Parties seeking to enter arrangements that fall within the blanket waivers should document use and satisfaction of the blanket waivers. Parties should also be prepared to make such documentation available to CMS upon request. The blanket waiver document also includes an illustrative, nonexclusive list of example arrangements and conduct that may fall within the scope of the blanket waivers. These examples may help in evaluating a particular arrangement or financial relationship. Even with the blanket waivers, parties should remember that reliance on a blanket waiver is not needed when an arrangement or financial relationship satisfies an existing Stark Law exception.

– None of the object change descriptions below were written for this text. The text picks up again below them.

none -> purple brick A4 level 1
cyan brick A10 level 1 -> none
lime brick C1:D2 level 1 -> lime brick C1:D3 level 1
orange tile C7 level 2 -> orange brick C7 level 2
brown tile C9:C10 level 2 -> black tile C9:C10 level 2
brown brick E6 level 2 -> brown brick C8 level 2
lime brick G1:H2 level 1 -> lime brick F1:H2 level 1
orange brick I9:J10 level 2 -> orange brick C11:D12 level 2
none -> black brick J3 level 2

The blanket waivers are retroactive to March 1, 2020, and will remain in place until the expiration or termination of the declared public health emergency. CMS may also revise the blanket waivers and issue additional blanket waivers, as necessary, in the future. Revisions and updates to the blanket waivers will be posted on the CMS website.
Because the blanket waivers remain in place only through the declared public emergency, they are not permanent. Without extension or grandfathering by CMS, the blanket waivers will expire when the public emergency is over. At that time, parties will need to be prepared to terminate the arrangements or restructure them to comply with an appropriate Stark Law exception.